Financial instruments
A financial asset or a financial liability is recognised only when the company becomes a party to the contractual provisions of the instrument. Basic financial instruments are initially recognised at the transaction price, unless the arrangement constitutes a financing transaction, where it is recognised at the present value of the future payments discounted at a market rate of interest for a similar debt instrument. Debt instruments are subsequently measured at amortised cost. Where investments in non-convertible preference shares and non-puttable ordinary shares or preference shares are publicly traded or their fair value can otherwise be measured reliably, the investment is subsequently measured at fair value with changes in fair value recognised in profit or loss. All other such investments are subsequently measured at cost less impairment. Other financial instruments, including derivatives, are initially recognised at fair value, unless payment for an asset is deferred beyond normal business terms or financed at a rate of interest that is not a market rate, in which case the asset is measured at the present value of the future payments discounted at a market rate of interest for a similar debt instrument. Other financial instruments are subsequently measured at fair value, with any changes recognised in profit or loss, with the exception of hedging instruments in a designated hedging relationship.

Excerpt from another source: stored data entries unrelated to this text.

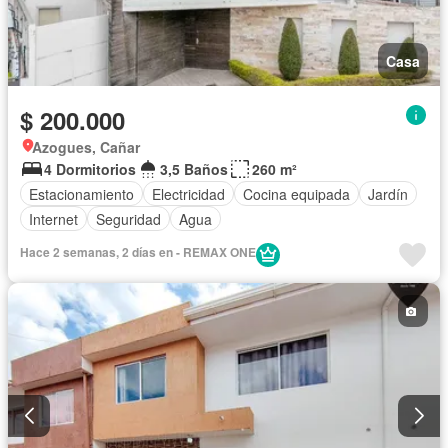
Casa
$ 200.000
Azogues, Cañar
4 Dormitorios
3,5 Baños
260 m²
Estacionamiento
Electricidad
Cocina equipada
Jardín
Internet
Seguridad
Agua
Hace 2 semanas, 2 días en - REMAX ONE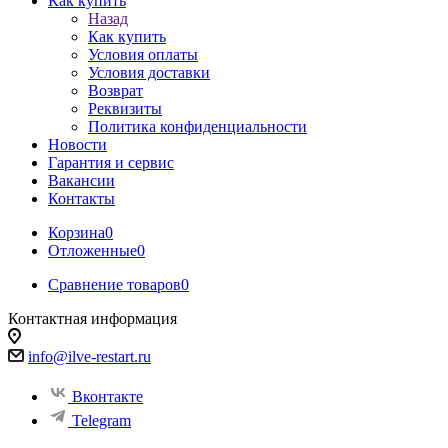
Как купить
Назад
Как купить
Условия оплаты
Условия доставки
Возврат
Реквизиты
Политика конфиденциальности
Новости
Гарантия и сервис
Вакансии
Контакты
Корзина
0
Отложенные
0
Сравнение товаров
0
Контактная информация
info@ilve-restart.ru
Вконтакте
Telegram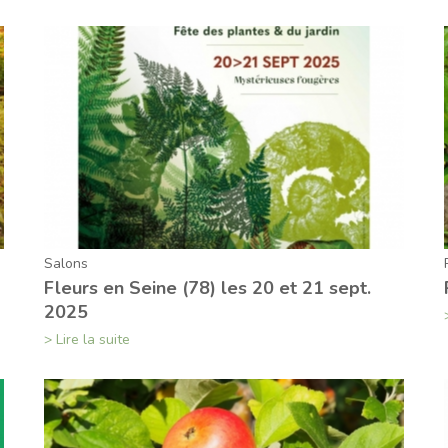
Salons
Fleurs en Seine (78) les 20 et 21 sept.
2025
> Lire la suite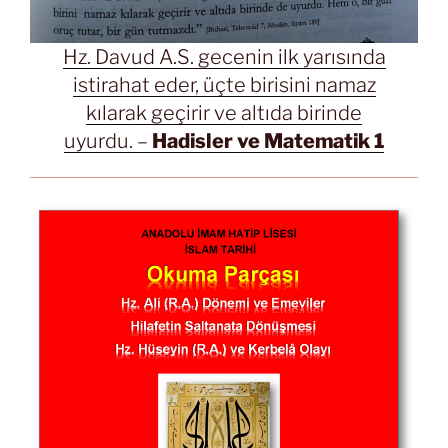
Hz. Davud A.S. gecenin ilk yarısında
istirahat eder, üçte birisini namaz
kılarak geçirir ve altıda birinde
uyurdu. –
Hadisler ve Matematik 1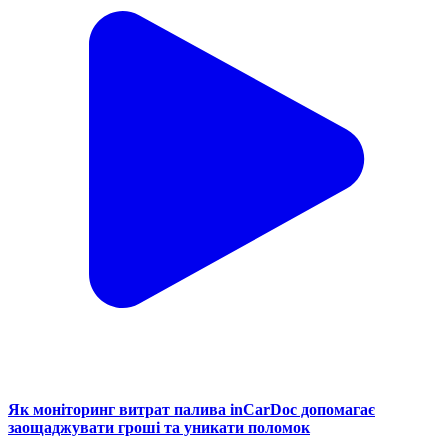
Як моніторинг витрат палива inCarDoc допомагає
заощаджувати гроші та уникати поломок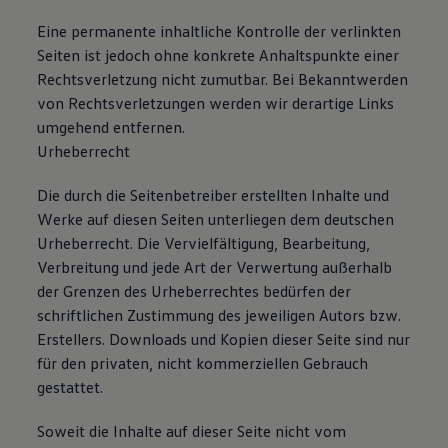
Eine permanente inhaltliche Kontrolle der verlinkten
Seiten ist jedoch ohne konkrete Anhaltspunkte einer
Rechtsverletzung nicht zumutbar. Bei Bekanntwerden
von Rechtsverletzungen werden wir derartige Links
umgehend entfernen.
Urheberrecht
Die durch die Seitenbetreiber erstellten Inhalte und
Werke auf diesen Seiten unterliegen dem deutschen
Urheberrecht. Die Vervielfältigung, Bearbeitung,
Verbreitung und jede Art der Verwertung außerhalb
der Grenzen des Urheberrechtes bedürfen der
schriftlichen Zustimmung des jeweiligen Autors bzw.
Erstellers. Downloads und Kopien dieser Seite sind nur
für den privaten, nicht kommerziellen Gebrauch
gestattet.
Soweit die Inhalte auf dieser Seite nicht vom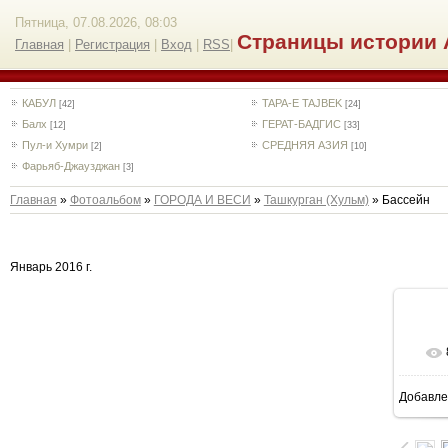
Пятница, 07.08.2026, 08:03
Страницы истории 
Главная
|
Регистрация
|
Вход
|
RSS
|
КАБУЛ
TAPA-E TAJBEK
[42]
[24]
Балх
ГЕРАТ-БАДГИС
[12]
[33]
Пул-и Хумри
СРЕДНЯЯ АЗИЯ
[2]
[10]
Фарьяб-Джаузджан
[3]
Главная
»
Фотоальбом
»
ГОРОДА И ВЕСИ
»
Ташкурган (Хульм)
» Баcсейн
Январь 2016 г.
Добавле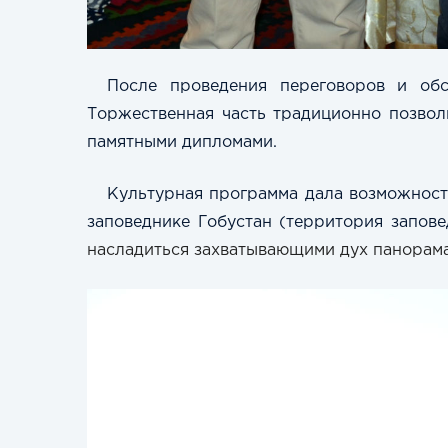
После проведения переговоров и об
Торжественная часть традиционно позвол
памятными дипломами.
Культурная программа дала возможност
заповеднике Гобустан
(территория запове
насладиться захватывающими дух панорамам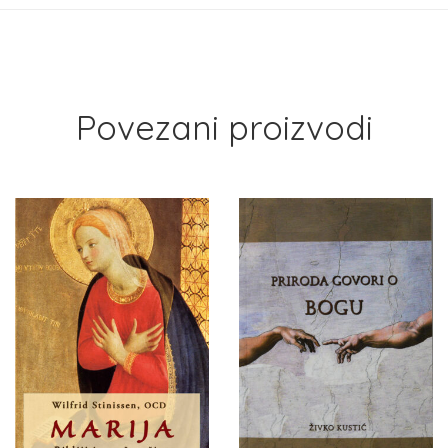
Povezani proizvodi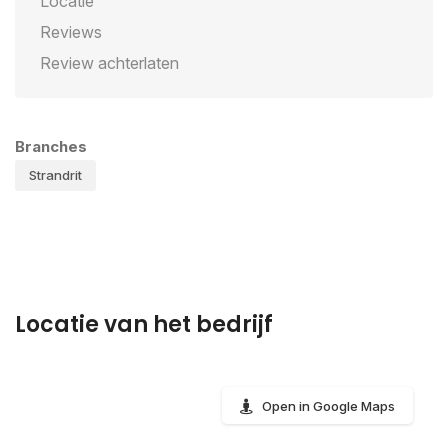
Locatie
Reviews
Review achterlaten
Branches
Strandrit
Locatie van het bedrijf
Open in Google Maps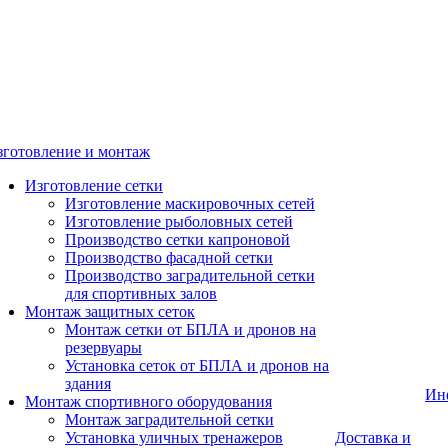
зготовление и монтаж
Изготовление сетки
Изготовление маскировочных сетей
Изготовление рыболовных сетей
Производство сетки капроновой
Производство фасадной сетки
Производство заградительной сетки
для спортивных залов
Монтаж защитных сеток
Монтаж сетки от БПЛА и дронов на
резервуары
Установка сеток от БПЛА и дронов на
здания
Ин
Монтаж спортивного оборудования
Монтаж заградительной сетки
Установка уличных тренажеров
Доставка и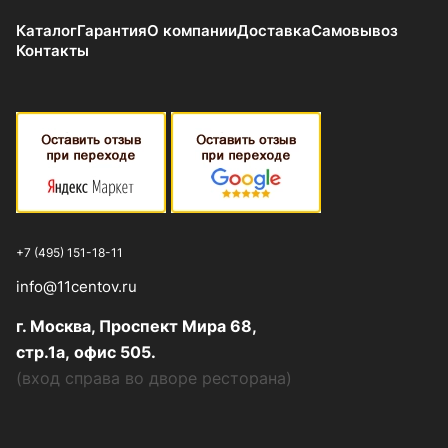
Каталог
Гарантия
О компании
Доставка
Самовывоз
Контакты
+7 (495) 151-18-11
info@11centov.ru
г. Москва, Проспект Мира 68,
стр.1а, офис 505.
(
вход справа во дворе ресторана
)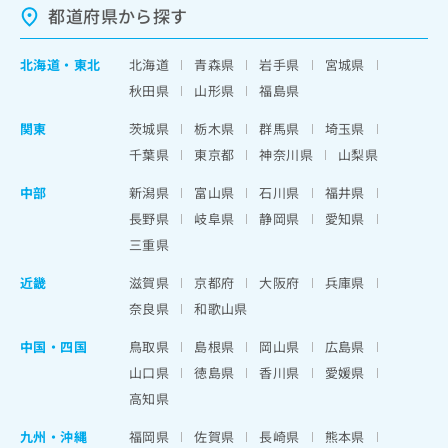
都道府県から探す
北海道
・
東北
北海道
青森県
岩手県
宮城県
秋田県
山形県
福島県
関東
茨城県
栃木県
群馬県
埼玉県
千葉県
東京都
神奈川県
山梨県
中部
新潟県
富山県
石川県
福井県
長野県
岐阜県
静岡県
愛知県
三重県
近畿
滋賀県
京都府
大阪府
兵庫県
奈良県
和歌山県
中国・四国
鳥取県
島根県
岡山県
広島県
山口県
徳島県
香川県
愛媛県
高知県
九州・沖縄
福岡県
佐賀県
長崎県
熊本県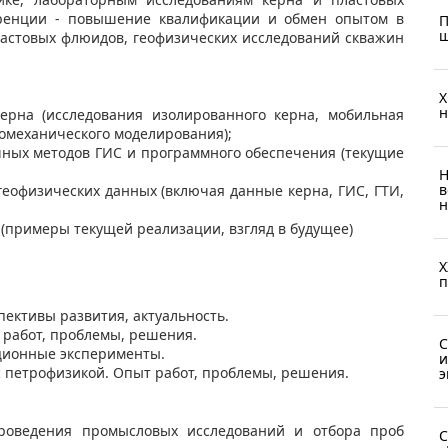
еренции - повышение квалификации и обмен опытом в
П
ш
ластовых флюидов, геофизических исследований скважин
X
н
ерна (исследования изолированного керна, мобильная
еомеханического моделирования);
чных методов ГИС и программного обеспечения (текущие
Н
в
еофизических данных (включая данные керна, ГИС, ГТИ,
н
 (примеры текущей реализации, взгляд в будущее)
X
п
пективы развития, актуальность.
 работ, проблемы, решения.
С
ционные эксперименты.
и
с петрофизикой. Опыт работ, проблемы, решения.
э
проведения промысловых исследований и отбора проб
С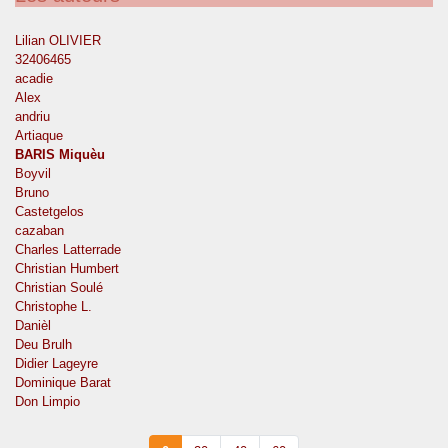
Lilian OLIVIER
32406465
acadie
Alex
andriu
Artiaque
BARIS Miquèu
Boyvil
Bruno
Castetgelos
cazaban
Charles Latterrade
Christian Humbert
Christian Soulé
Christophe L.
Danièl
Deu Brulh
Didier Lageyre
Dominique Barat
Don Limpio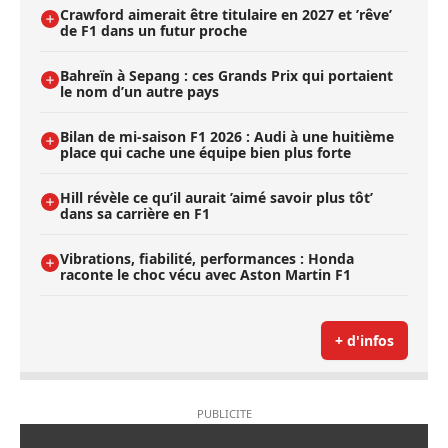
Crawford aimerait être titulaire en 2027 et ’rêve’
de F1 dans un futur proche
Bahreïn à Sepang : ces Grands Prix qui portaient
le nom d’un autre pays
Bilan de mi-saison F1 2026 : Audi à une huitième
place qui cache une équipe bien plus forte
Hill révèle ce qu’il aurait ’aimé savoir plus tôt’
dans sa carrière en F1
Vibrations, fiabilité, performances : Honda
raconte le choc vécu avec Aston Martin F1
+ d'infos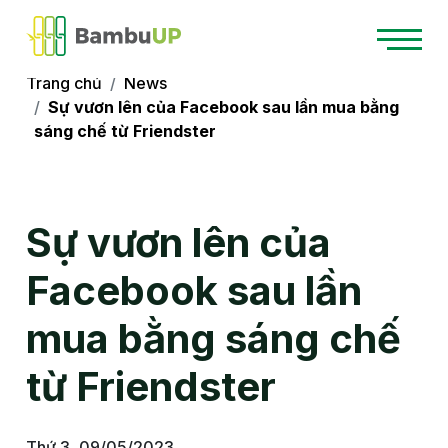
Trang chủ
News
Sự vươn lên của Facebook sau lần mua bằng
sáng chế từ Friendster
Sự vươn lên của
Facebook sau lần
mua bằng sáng chế
từ Friendster
Thứ 3, 09/05/2023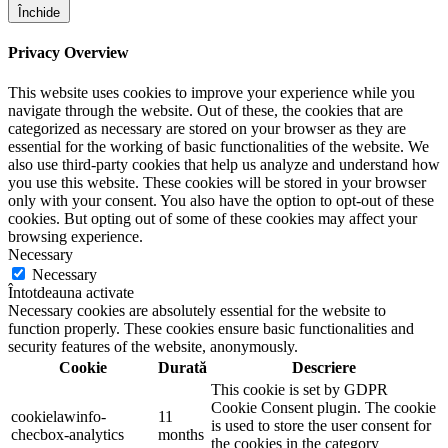
Închide
Privacy Overview
This website uses cookies to improve your experience while you
navigate through the website. Out of these, the cookies that are
categorized as necessary are stored on your browser as they are
essential for the working of basic functionalities of the website. We
also use third-party cookies that help us analyze and understand how
you use this website. These cookies will be stored in your browser
only with your consent. You also have the option to opt-out of these
cookies. But opting out of some of these cookies may affect your
browsing experience.
Necessary
Necessary
Întotdeauna activate
Necessary cookies are absolutely essential for the website to
function properly. These cookies ensure basic functionalities and
security features of the website, anonymously.
Cookie
Durată
Descriere
This cookie is set by GDPR
Cookie Consent plugin. The cookie
cookielawinfo-
11
is used to store the user consent for
checbox-analytics
months
the cookies in the category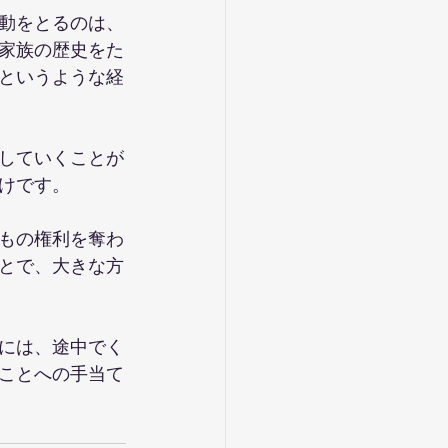
動をとるのは、
家族の歴史をた
というような経
していくことが
けです。
もの権利を奪わ
とで、大きな方
には、途中でく
ことへの手当て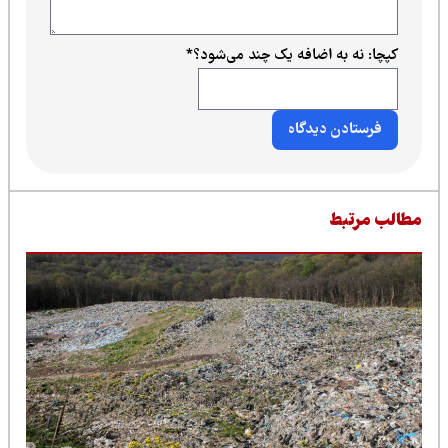
کپچا: نه به اضافه یک چند می‌شود؟
*
طالب مرتبط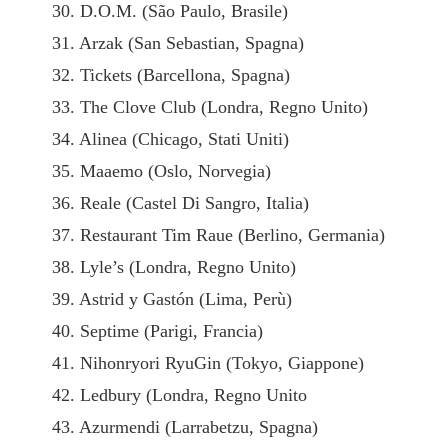
30. D.O.M. (São Paulo, Brasile)
31. Arzak (San Sebastian, Spagna)
32. Tickets (Barcellona, Spagna)
33. The Clove Club (Londra, Regno Unito)
34. Alinea (Chicago, Stati Uniti)
35. Maaemo (Oslo, Norvegia)
36. Reale (Castel Di Sangro, Italia)
37. Restaurant Tim Raue (Berlino, Germania)
38. Lyle’s (Londra, Regno Unito)
39. Astrid y Gastón (Lima, Perù)
40. Septime (Parigi, Francia)
41. Nihonryori RyuGin (Tokyo, Giappone)
42. Ledbury (Londra, Regno Unito
43. Azurmendi (Larrabetzu, Spagna)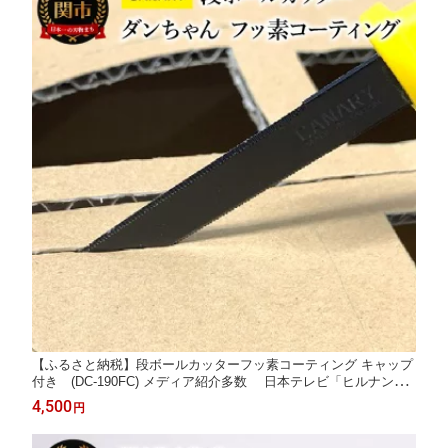
【ふるさと納税】段ボールカッターフッ素コーティング キャップ
付き (DC-190FC) メディア紹介多数 日本テレビ「ヒルナンデ
ス」（R3.11.17） 粘着が付きにくい テープ 工作段ボールカ
4,500
円
ッター ダンボール工作 倉庫作業 開梱 引っ越し CANARY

Financial assets that are measured at cost or amortised cost are reviewed for objective evidence of impairment at the end of each reporting date. If there is objective evidence of impairment, an impairment loss is recognised in profit or loss immediately. For all equity instruments regardless of significance, and other financial assets that are individually significant, these are assessed individually for impairment. Other financial assets are either assessed individually or grouped on the basis of similar credit risk characteristics. Any reversals of impairment are recognised in profit or loss immediately, to the extent that the reversal does not result in a carrying amount of the financial asset that exceeds what the carrying amount would have been had the impairment not previously been recognised.
4. TANGIBLE ASSETS
£
Cost
Additions
4,771
--------
At 31 March 2017
4,771
--------
Depreciation
Charge for the period
1,193
--------
At 31 March 2017
1,193
--------
Carrying amount
At 31 March 2017
3,578
--------
5. DIRECTORS' ADVANCES, CREDITS AND GUARANTEES
During the year the directors entered into no advances or credits with the company.
6. RELATED PARTY TRANSACTIONS
The company was under the control of R Nagy and V Kondeva throughout the current period. R Nagy and V Kondeva are both managing directors and equal shareholders.
7. TRANSITION TO FRS 102
These are the first abridged financial statements that comply with FRS 102. The company transitioned to FRS 102 on 1 April 2015.
No transitional adjustments were required in equity or profit or loss for the year.